Start with the end in mind - even if the world is on fire.
Mar 03, 2026
The events of this week: Iran, the United States, escalation, retaliation, have reminded me of Stephen Covey’s second habit of highly effective people. Start with the end in mind.
Covey was not writing about war. He was writing about personal effectiveness and leadership. But the principle holds far beyond individual productivity.
You must know where you are trying to get to. Without that clarity, activity replaces strategy. Reaction replaces judgement. Emotion replaces intent. And in volatile environments, that is dangerous.
There is, of course, the famous Mike Tyson observation: “Everyone has a plan until they get punched in the mouth.” He was speaking about boxing, but he might as well have been speaking about geopolitics or corporate life.
The quote is often used to suggest that planning is pointless. I think it proves the opposite. Tyson did not mean that you should not have a plan. He meant that you must expect disruption. The punch is inevitable. The question is whether you understand your objective well enough to adapt without losing direction.
That distinction matters enormously for leaders.
Strategy is about destination, not rigidity
When events accelerate, leaders can become reactive. Pressure intensifies; the media cycle shortens; markets move; stakeholders demand reassurance.
In those moments, the temptation is to act first and think later. But leadership is not about speed alone. It is about coherence.
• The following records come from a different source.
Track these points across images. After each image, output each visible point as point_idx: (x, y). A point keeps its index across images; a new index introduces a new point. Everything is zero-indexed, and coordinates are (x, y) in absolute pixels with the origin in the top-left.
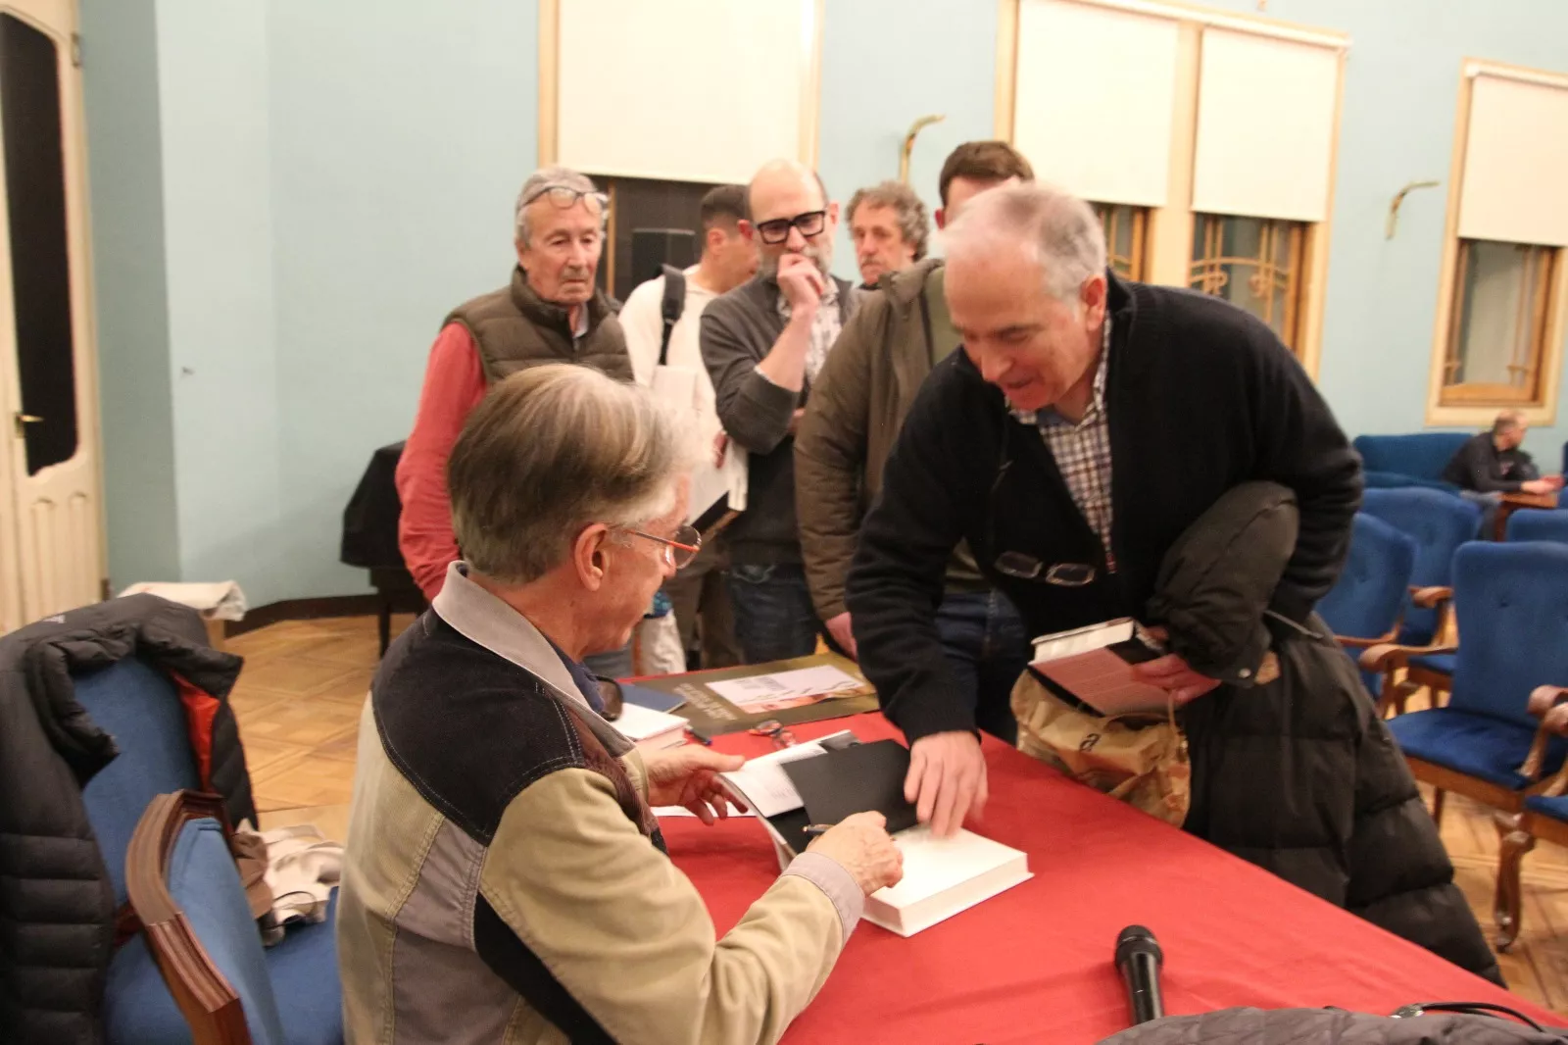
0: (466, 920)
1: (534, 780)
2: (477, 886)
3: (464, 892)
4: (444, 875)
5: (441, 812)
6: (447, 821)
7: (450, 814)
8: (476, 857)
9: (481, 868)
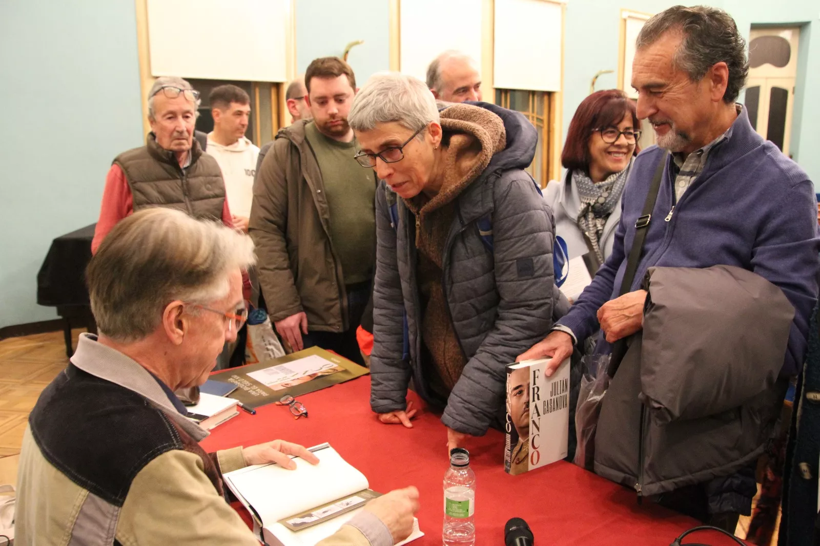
1: (151, 460)
2: (114, 535)
3: (105, 540)
5: (86, 489)
6: (92, 495)
7: (93, 490)
8: (113, 515)
9: (117, 522)
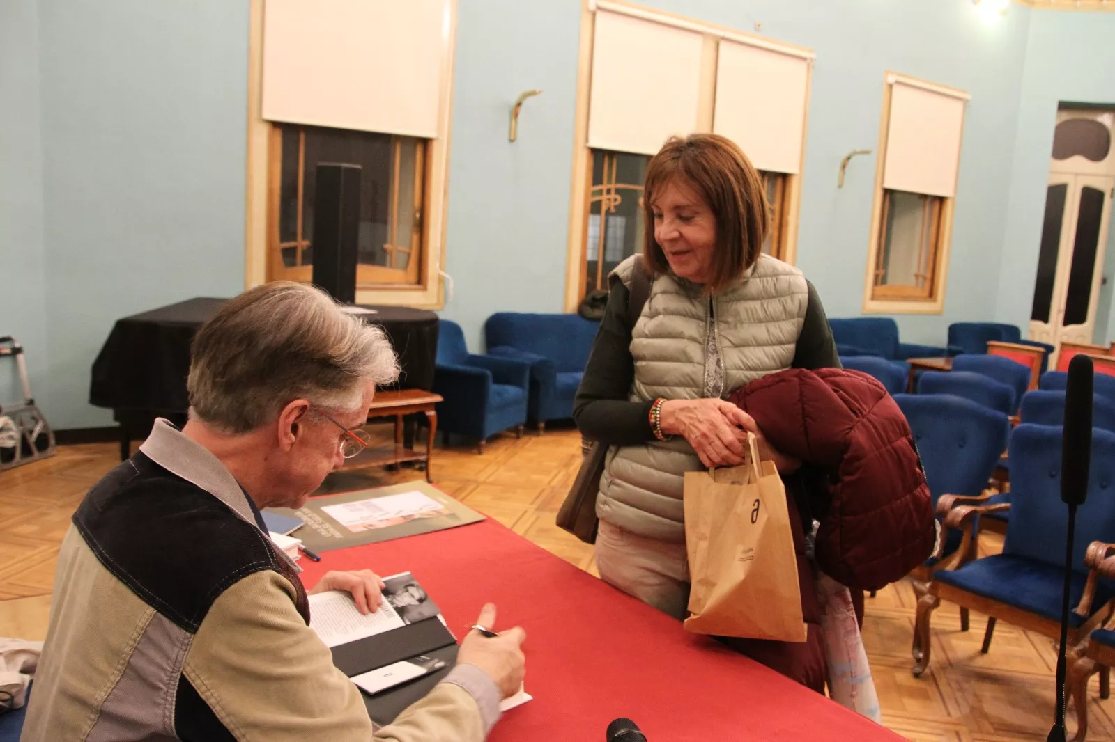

If you have not defined your desired end state, stability, deterrence, growth, market leadership, cultural integrity, then every action is simply tactical noise. In corporate life I have seen organisations launch initiatives in response to competitor moves, regulatory shifts, technological disruption or investor pressure, without ever articulating the outcome they were pursuing. They were busy, visible, energetic. But they were not aligned.
Starting with the end in mind forces discipline. What does success actually look like? What are we trying to preserve? What are we prepared to sacrifice? What is non negotiable?
Without those answers, flexibility becomes drift.
Flexibility is not the absence of a plan
In volatile environments, plans will be disrupted. That is inevitable. Markets change; alliances shift; technology accelerates; and then assumptions fail.
The mature response is not to abandon planning. It is to distinguish between your destination and your route. A clear end state provides a decision filter. It allows leaders to adjust tactics without compromising intent.
In high performing leadership teams, I look for two capabilities. Strategic clarity and pragmatic adaptability. One without the other is dangerous.
Strategic clarity without flexibility produces rigidity. You continue executing a plan that no longer fits reality. Flexibility without strategic clarity produces incoherence. You pivot repeatedly, exhausting your people and confusing your stakeholders.
The balance is where leadership earns its name.
The emotional dimension
There is another layer to this. When leaders operate under pressure, cognitive narrowing occurs. Stress reduces optionality and behaviour becomes reactive. Language will harden and positions will entrench.
If you have done the disciplined work of defining the end state in advance, you reduce the likelihood of emotionally driven escalation. You have something to return to. A reference point. That is true in diplomacy. It is true in business. It is true in personal leadership.
The absence of a defined outcome makes it far easier to justify incremental escalation, whether that is commercial risk, ethical compromise, or geopolitical tension.
Where should leaders be?
Leaders should not be paralysed by planning. Nor should they be intoxicated by action. They should be clear about the outcome they seek and realistic about the volatility of the path.
They should ask themselves, what does success look like in twelve months, three years, ten years? What conditions must exist for us to say this was handled well? What damage are we prepared to absorb? What lines will we not cross? Then, when the punch comes, and it will, they adapt the route, not the destination.
The world this week feels volatile. It may feel unpredictable. But volatility does not remove the need for clarity. It increases it.
Covey was right. Start with the end in mind. Tyson was also right. Expect to be hit.
The art of leadership lies in holding both truths at the same time.